- Born: July 1971 (age 55) Croix, Nord, France
- Genres: Classical
- Occupations: Musician, conductor, professor
- Instrument: Oboe

= François Leleux =

French oboist, conductor, and professor (born 1971)

François Leleux (born July 1971 in Croix, Nord) is a French oboist, conductor, and professor.

==Biography==
His professional career began at 18 when he became principal oboe at the Paris Opera. He went on to win a solo position at the Bavarian Radio Symphony Orchestra and later became principal oboe of the Chamber Orchestra of Europe in 2003. As an oboist, he has appeared as soloist with orchestras including the New York Philharmonic, Deutsches Symphonie-Orchester Berlin, Royal Stockholm Philharmonic Orchestra, Royal Liverpool Philharmonic Orchestra, Budapest Festival Orchestra, Swedish Radio Symphony Orchestra and NHK Symphony Orchestra.

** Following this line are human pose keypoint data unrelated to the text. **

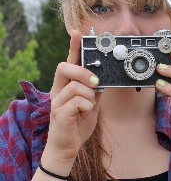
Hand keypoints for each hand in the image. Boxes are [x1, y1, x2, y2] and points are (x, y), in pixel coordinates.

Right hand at [41, 30, 101, 174]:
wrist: (67, 147)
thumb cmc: (77, 123)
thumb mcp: (91, 104)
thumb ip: (94, 90)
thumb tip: (104, 77)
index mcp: (66, 86)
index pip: (69, 61)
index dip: (73, 46)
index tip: (78, 33)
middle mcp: (58, 91)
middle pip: (65, 67)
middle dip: (83, 72)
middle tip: (95, 82)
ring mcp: (57, 102)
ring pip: (74, 86)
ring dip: (89, 95)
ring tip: (90, 105)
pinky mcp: (59, 114)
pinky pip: (76, 102)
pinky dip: (87, 105)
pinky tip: (86, 112)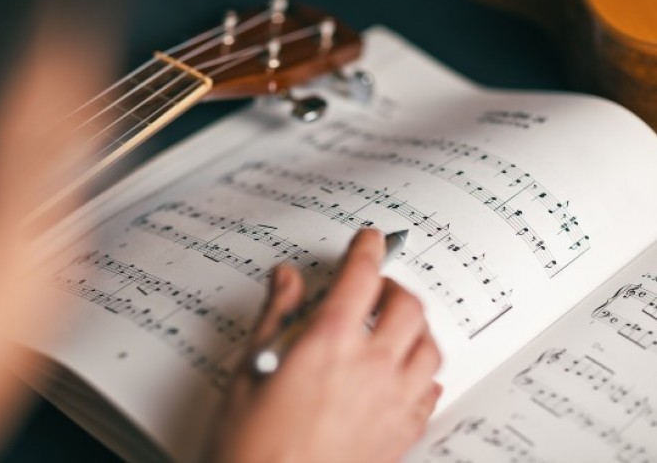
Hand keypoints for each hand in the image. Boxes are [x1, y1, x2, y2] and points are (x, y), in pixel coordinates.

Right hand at [204, 229, 441, 462]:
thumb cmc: (252, 446)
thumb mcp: (252, 370)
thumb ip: (276, 316)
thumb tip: (287, 281)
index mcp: (328, 344)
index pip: (360, 277)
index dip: (367, 249)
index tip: (370, 240)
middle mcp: (369, 368)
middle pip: (406, 306)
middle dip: (393, 287)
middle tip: (375, 289)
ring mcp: (391, 403)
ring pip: (429, 348)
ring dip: (414, 328)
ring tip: (394, 328)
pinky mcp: (401, 435)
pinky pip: (431, 392)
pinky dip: (422, 372)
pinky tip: (405, 374)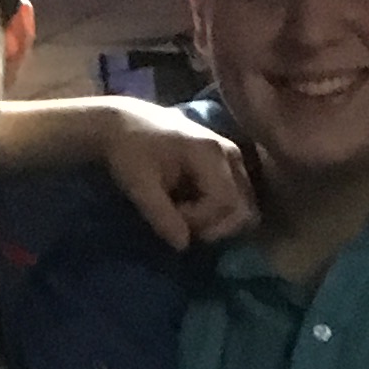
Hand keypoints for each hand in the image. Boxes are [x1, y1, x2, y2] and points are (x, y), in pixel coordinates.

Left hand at [98, 106, 256, 253]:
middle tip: (179, 222)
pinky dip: (216, 213)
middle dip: (212, 226)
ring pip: (243, 207)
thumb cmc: (129, 149)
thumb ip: (160, 214)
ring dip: (216, 222)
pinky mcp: (229, 166)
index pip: (224, 203)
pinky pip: (236, 200)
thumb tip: (182, 246)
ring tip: (184, 215)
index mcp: (211, 152)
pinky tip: (190, 208)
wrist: (124, 122)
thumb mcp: (137, 183)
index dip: (199, 220)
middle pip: (242, 208)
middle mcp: (231, 154)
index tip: (169, 216)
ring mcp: (233, 159)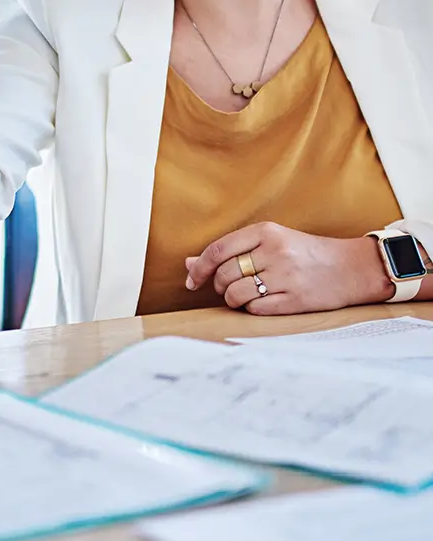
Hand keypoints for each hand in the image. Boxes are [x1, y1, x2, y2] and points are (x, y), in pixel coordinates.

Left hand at [184, 221, 393, 314]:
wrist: (353, 268)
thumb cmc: (304, 253)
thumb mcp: (269, 242)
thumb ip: (230, 251)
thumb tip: (187, 264)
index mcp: (266, 232)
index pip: (217, 250)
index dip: (198, 268)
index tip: (191, 281)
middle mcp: (275, 252)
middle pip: (224, 274)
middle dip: (218, 285)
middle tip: (228, 286)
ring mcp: (287, 276)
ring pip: (236, 293)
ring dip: (232, 299)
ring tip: (244, 295)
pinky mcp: (296, 300)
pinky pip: (255, 309)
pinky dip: (251, 309)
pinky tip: (261, 302)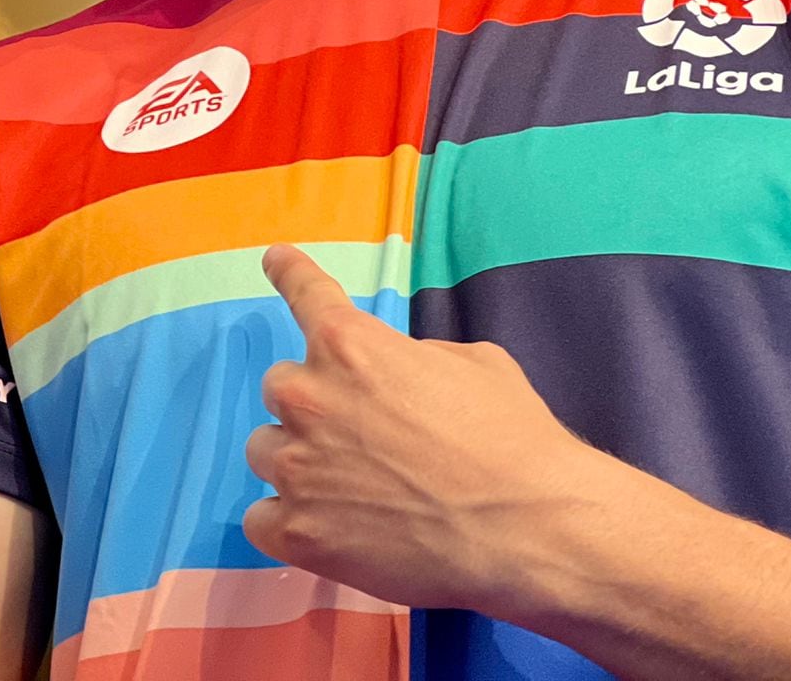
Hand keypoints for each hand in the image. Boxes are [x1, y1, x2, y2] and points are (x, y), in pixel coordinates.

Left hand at [242, 245, 618, 614]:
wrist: (530, 530)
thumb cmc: (513, 439)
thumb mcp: (473, 364)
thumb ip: (413, 358)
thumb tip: (394, 372)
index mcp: (349, 345)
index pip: (306, 293)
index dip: (290, 272)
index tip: (275, 259)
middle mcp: (309, 397)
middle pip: (281, 388)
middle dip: (314, 404)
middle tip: (361, 437)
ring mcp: (296, 468)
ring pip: (265, 450)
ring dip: (298, 461)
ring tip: (352, 490)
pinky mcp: (296, 531)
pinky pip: (260, 519)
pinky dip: (287, 522)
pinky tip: (327, 531)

Leleux has also developed a parallel career as a conductor. He has served as Artistic Partner of Camerata Salzburg, Artist-in-Association with the Orchestre de Chambre de Paris, and artist-in-residence with ensembles including the hr-Sinfonieorchester, Orchestre philharmonique de Strasbourg, Berner Symphonieorchester, Norwegian Chamber Orchestra and Orquesta Sinfónica de Tenerife. From the 2025/26 season, he serves as Artistic Director of Kammerakademie Potsdam and Principal Guest Artist of the Hungarian National Philharmonic Orchestra.

As a chamber musician, Leleux performs with the woodwind ensemble Les Vents Français and with long-standing recital partners including violinist Lisa Batiashvili, pianist Eric Le Sage and pianist Emmanuel Strosser. He has commissioned works from composers including Nicolas Bacri, Michael Jarrell, Giya Kancheli, Thierry Pécou, Gilles Silvestrini and Éric Tanguy; with Batiashvili he gave premiere performances of Thierry Escaich's Double Concerto for Violin and Oboe with the NDR Elbphilharmonie Orchestra and the New York Philharmonic.

His recordings include albums for Sony Classical, Warner Classics, Linn Records and Pentatone. His discography includes works by J. S. Bach with the Chamber Orchestra of Europe, Mozart with Camerata Salzburg, Strauss's Oboe Concerto with the Swedish Radio Symphony Orchestra under Daniel Harding, Bienvenue en France with Emmanuel Strosser, and an award-winning recording of works by Hummel and Haydn with the Münchener Kammerorchester. He is professor at the Hochschule für Musik und Theater München.

Leleux is married to violinist Lisa Batiashvili.